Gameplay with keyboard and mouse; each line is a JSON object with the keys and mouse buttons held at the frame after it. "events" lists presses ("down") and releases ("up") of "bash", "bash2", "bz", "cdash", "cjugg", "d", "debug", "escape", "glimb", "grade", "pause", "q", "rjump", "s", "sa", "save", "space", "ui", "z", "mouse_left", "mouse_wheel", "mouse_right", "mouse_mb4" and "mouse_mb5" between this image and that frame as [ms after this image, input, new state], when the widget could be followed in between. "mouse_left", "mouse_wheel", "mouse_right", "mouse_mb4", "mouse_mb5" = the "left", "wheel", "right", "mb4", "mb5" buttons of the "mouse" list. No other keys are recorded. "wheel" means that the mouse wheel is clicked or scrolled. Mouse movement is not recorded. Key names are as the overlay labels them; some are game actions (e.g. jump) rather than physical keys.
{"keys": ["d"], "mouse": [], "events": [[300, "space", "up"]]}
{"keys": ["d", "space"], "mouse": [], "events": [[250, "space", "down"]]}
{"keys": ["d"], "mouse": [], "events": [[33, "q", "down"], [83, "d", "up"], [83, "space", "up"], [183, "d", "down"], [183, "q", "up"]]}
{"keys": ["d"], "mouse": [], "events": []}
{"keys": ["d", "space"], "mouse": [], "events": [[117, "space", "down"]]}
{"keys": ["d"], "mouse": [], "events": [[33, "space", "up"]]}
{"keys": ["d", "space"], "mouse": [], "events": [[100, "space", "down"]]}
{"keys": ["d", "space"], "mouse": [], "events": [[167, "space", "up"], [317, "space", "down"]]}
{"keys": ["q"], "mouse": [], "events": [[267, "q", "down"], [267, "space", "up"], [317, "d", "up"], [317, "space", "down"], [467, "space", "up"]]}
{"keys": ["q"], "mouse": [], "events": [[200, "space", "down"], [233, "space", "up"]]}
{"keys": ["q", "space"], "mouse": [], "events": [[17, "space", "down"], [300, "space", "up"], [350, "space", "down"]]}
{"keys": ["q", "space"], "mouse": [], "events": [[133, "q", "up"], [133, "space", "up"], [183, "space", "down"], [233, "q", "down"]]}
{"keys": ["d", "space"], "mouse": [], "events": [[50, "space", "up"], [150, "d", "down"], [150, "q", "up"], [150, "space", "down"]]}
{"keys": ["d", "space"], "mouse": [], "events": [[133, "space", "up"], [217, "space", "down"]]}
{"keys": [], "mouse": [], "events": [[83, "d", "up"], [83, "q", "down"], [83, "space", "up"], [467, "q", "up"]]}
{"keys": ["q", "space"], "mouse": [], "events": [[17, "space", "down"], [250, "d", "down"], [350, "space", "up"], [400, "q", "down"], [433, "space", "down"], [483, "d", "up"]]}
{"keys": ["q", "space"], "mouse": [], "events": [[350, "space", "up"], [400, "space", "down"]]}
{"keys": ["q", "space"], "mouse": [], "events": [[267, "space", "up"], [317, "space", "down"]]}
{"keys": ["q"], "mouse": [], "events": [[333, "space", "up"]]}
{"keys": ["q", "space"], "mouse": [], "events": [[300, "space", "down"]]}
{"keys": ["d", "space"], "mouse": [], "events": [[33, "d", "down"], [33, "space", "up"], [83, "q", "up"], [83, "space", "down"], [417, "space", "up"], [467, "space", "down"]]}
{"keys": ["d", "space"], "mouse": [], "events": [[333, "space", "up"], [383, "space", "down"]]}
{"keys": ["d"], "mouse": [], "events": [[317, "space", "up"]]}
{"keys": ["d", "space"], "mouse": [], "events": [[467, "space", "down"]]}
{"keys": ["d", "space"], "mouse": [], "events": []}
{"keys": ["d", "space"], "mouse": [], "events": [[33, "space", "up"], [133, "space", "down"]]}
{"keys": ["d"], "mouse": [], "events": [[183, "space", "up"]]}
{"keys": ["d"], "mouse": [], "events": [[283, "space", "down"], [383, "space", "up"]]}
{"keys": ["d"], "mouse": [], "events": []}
____________________
§ **PROBLEM DETAILS**
Repeat, word for word, every line above.

§ **RESPONSE**
Gameplay with keyboard and mouse; each line is a JSON object with the keys and mouse buttons held at the frame after it. "events" lists presses ("down") and releases ("up") of "bash", "bash2", "bz", "cdash", "cjugg", "d", "debug", "escape", "glimb", "grade", "pause", "q", "rjump", "s", "sa", "save", "space", "ui", "z", "mouse_left", "mouse_wheel", "mouse_right", "mouse_mb4" and "mouse_mb5" between this image and that frame as [ms after this image, input, new state], when the widget could be followed in between. "mouse_left", "mouse_wheel", "mouse_right", "mouse_mb4", "mouse_mb5" = the "left", "wheel", "right", "mb4", "mb5" buttons of the "mouse" list. No other keys are recorded. "wheel" means that the mouse wheel is clicked or scrolled. Mouse movement is not recorded. Key names are as the overlay labels them; some are game actions (e.g. jump) rather than physical keys.
{"keys": ["d"], "mouse": [], "events": [[300, "space", "up"]]}
{"keys": ["d", "space"], "mouse": [], "events": [[250, "space", "down"]]}
{"keys": ["d"], "mouse": [], "events": [[33, "q", "down"], [83, "d", "up"], [83, "space", "up"], [183, "d", "down"], [183, "q", "up"]]}
{"keys": ["d"], "mouse": [], "events": []}
{"keys": ["d", "space"], "mouse": [], "events": [[117, "space", "down"]]}
{"keys": ["d"], "mouse": [], "events": [[33, "space", "up"]]}
{"keys": ["d", "space"], "mouse": [], "events": [[100, "space", "down"]]}
{"keys": ["d", "space"], "mouse": [], "events": [[167, "space", "up"], [317, "space", "down"]]}
{"keys": ["q"], "mouse": [], "events": [[267, "q", "down"], [267, "space", "up"], [317, "d", "up"], [317, "space", "down"], [467, "space", "up"]]}
{"keys": ["q"], "mouse": [], "events": [[200, "space", "down"], [233, "space", "up"]]}
{"keys": ["q", "space"], "mouse": [], "events": [[17, "space", "down"], [300, "space", "up"], [350, "space", "down"]]}
{"keys": ["q", "space"], "mouse": [], "events": [[133, "q", "up"], [133, "space", "up"], [183, "space", "down"], [233, "q", "down"]]}
{"keys": ["d", "space"], "mouse": [], "events": [[50, "space", "up"], [150, "d", "down"], [150, "q", "up"], [150, "space", "down"]]}
{"keys": ["d", "space"], "mouse": [], "events": [[133, "space", "up"], [217, "space", "down"]]}
{"keys": [], "mouse": [], "events": [[83, "d", "up"], [83, "q", "down"], [83, "space", "up"], [467, "q", "up"]]}
{"keys": ["q", "space"], "mouse": [], "events": [[17, "space", "down"], [250, "d", "down"], [350, "space", "up"], [400, "q", "down"], [433, "space", "down"], [483, "d", "up"]]}
{"keys": ["q", "space"], "mouse": [], "events": [[350, "space", "up"], [400, "space", "down"]]}
{"keys": ["q", "space"], "mouse": [], "events": [[267, "space", "up"], [317, "space", "down"]]}
{"keys": ["q"], "mouse": [], "events": [[333, "space", "up"]]}
{"keys": ["q", "space"], "mouse": [], "events": [[300, "space", "down"]]}
{"keys": ["d", "space"], "mouse": [], "events": [[33, "d", "down"], [33, "space", "up"], [83, "q", "up"], [83, "space", "down"], [417, "space", "up"], [467, "space", "down"]]}
{"keys": ["d", "space"], "mouse": [], "events": [[333, "space", "up"], [383, "space", "down"]]}
{"keys": ["d"], "mouse": [], "events": [[317, "space", "up"]]}
{"keys": ["d", "space"], "mouse": [], "events": [[467, "space", "down"]]}
{"keys": ["d", "space"], "mouse": [], "events": []}
{"keys": ["d", "space"], "mouse": [], "events": [[33, "space", "up"], [133, "space", "down"]]}
{"keys": ["d"], "mouse": [], "events": [[183, "space", "up"]]}
{"keys": ["d"], "mouse": [], "events": [[283, "space", "down"], [383, "space", "up"]]}
{"keys": ["d"], "mouse": [], "events": []}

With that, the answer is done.